### [ACTIVITY]
Extract the text lines from every one of the entries below and reproduce them without any changes. Leave the pictures out of your answer.

(Dataset entries)
____
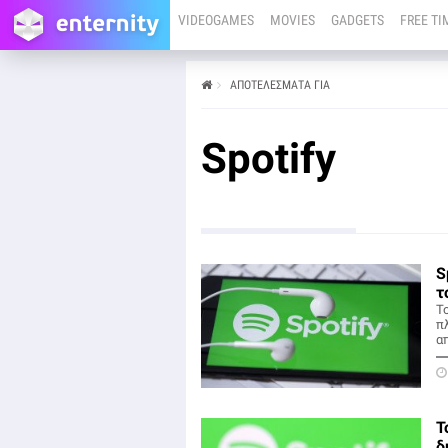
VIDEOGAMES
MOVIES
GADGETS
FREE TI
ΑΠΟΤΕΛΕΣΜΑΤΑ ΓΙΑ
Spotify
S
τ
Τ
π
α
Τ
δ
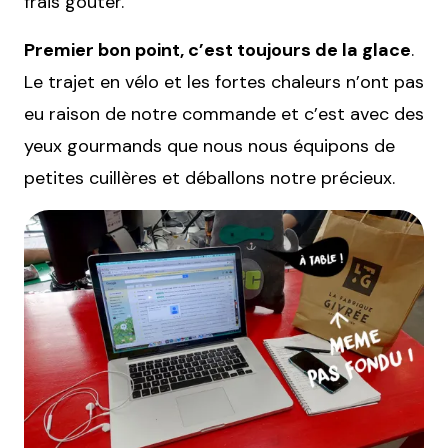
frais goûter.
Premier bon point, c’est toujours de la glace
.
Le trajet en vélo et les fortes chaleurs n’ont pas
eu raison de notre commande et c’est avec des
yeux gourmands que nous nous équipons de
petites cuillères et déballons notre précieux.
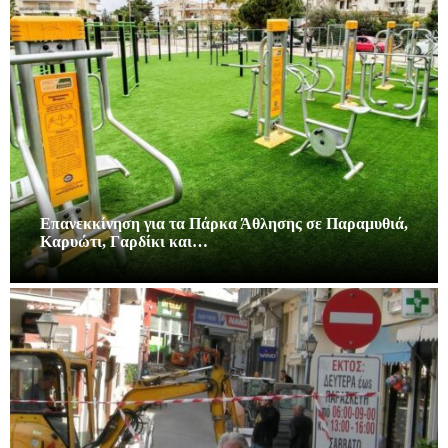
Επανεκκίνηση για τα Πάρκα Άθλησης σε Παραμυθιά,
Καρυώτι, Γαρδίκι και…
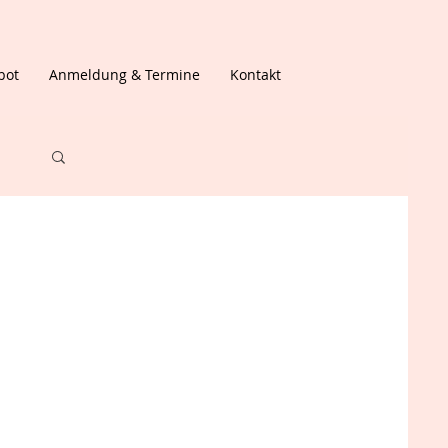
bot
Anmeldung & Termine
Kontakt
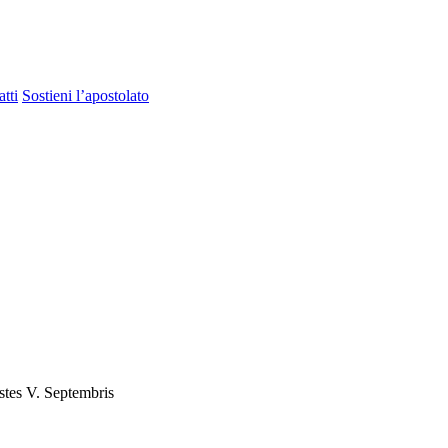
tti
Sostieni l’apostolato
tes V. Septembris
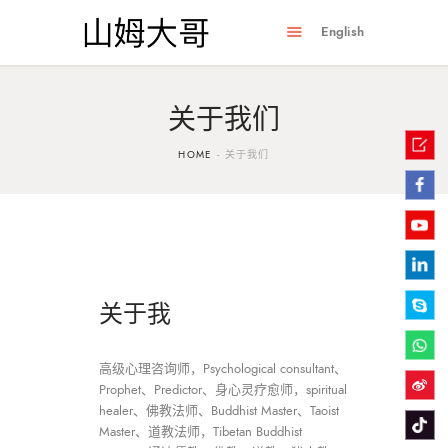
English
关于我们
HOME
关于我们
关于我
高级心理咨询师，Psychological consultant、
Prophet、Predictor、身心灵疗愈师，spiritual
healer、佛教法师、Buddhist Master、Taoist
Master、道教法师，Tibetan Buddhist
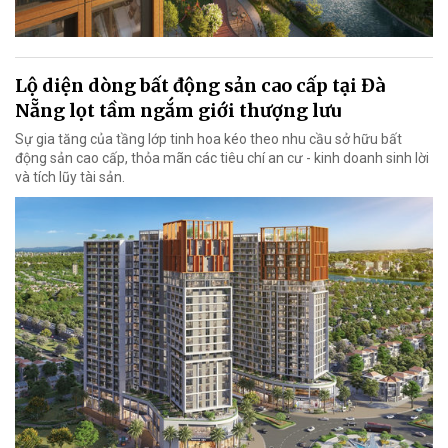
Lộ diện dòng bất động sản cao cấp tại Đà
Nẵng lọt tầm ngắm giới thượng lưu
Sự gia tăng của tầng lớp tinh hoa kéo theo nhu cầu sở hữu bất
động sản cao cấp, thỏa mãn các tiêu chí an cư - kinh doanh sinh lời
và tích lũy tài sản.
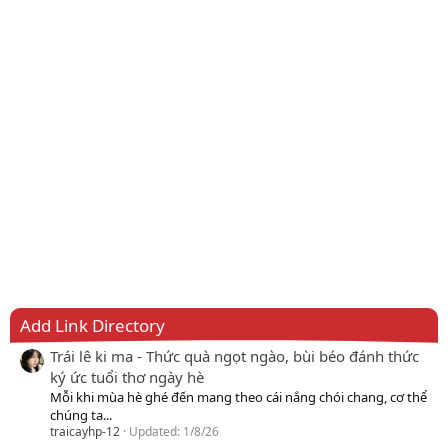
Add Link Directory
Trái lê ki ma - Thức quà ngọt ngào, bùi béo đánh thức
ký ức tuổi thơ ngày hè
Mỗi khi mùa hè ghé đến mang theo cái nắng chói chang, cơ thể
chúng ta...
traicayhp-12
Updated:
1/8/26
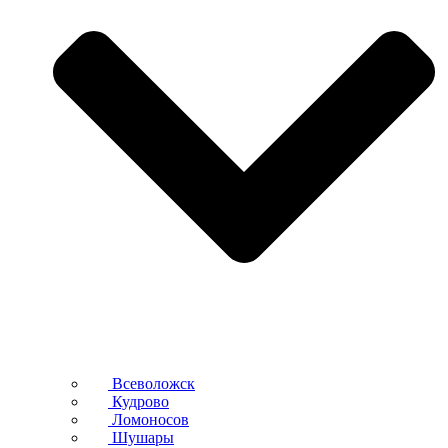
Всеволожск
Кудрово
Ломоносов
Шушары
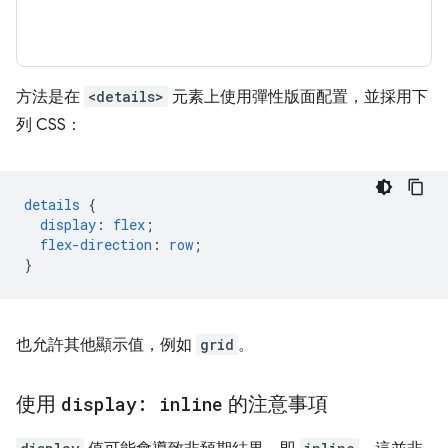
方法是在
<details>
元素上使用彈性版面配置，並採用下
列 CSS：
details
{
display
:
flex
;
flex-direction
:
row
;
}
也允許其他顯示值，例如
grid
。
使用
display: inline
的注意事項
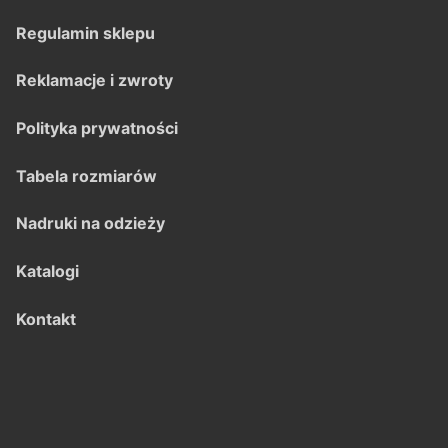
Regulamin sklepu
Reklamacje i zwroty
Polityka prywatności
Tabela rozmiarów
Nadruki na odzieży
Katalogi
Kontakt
____
### [EXERCISE SOLUTION]
VIDEOGAMES
MOVIES
GADGETS
FREE TI
ΑΠΟΤΕΛΕΣΜΑΤΑ ΓΙΑ
Spotify
S
τ
Τ
π
α
Τ
δ
frais goûter.
Premier bon point, c’est toujours de la glace
.
Le trajet en vélo et les fortes chaleurs n’ont pas
eu raison de notre commande et c’est avec des
yeux gourmands que nous nous équipons de
petites cuillères et déballons notre précieux.
Επανεκκίνηση για τα Πάρκα Άθλησης σε Παραμυθιά,
Καρυώτι, Γαρδίκι και…
bot
Anmeldung & Termine
Kontakt
tti
Sostieni l’apostolato
tes V. Septembris
English
关于我们
HOME
关于我们
关于我
高级心理咨询师，Psychological consultant、
Prophet、Predictor、身心灵疗愈师，spiritual
healer、佛教法师、Buddhist Master、Taoist
Master、道教法师，Tibetan Buddhist
Lộ diện dòng bất động sản cao cấp tại Đà
Nẵng lọt tầm ngắm giới thượng lưu
Sự gia tăng của tầng lớp tinh hoa kéo theo nhu cầu sở hữu bất
động sản cao cấp, thỏa mãn các tiêu chí an cư - kinh doanh sinh lời
và tích lũy tài sản.
Add Link Directory
Trái lê ki ma - Thức quà ngọt ngào, bùi béo đánh thức
ký ức tuổi thơ ngày hè
Mỗi khi mùa hè ghé đến mang theo cái nắng chói chang, cơ thể
chúng ta...
traicayhp-12
Updated:
1/8/26
Всеволожск
Кудрово
Ломоносов
Шушары
方法是在
<details>
元素上使用彈性版面配置，並採用下
列 CSS：
details
{
display
:
flex
;
flex-direction
:
row
;
}
也允許其他顯示值，例如
grid
。
使用
display: inline
的注意事項
Regulamin sklepu
Reklamacje i zwroty
Polityka prywatności
Tabela rozmiarów
Nadruki na odzieży
Katalogi
Kontakt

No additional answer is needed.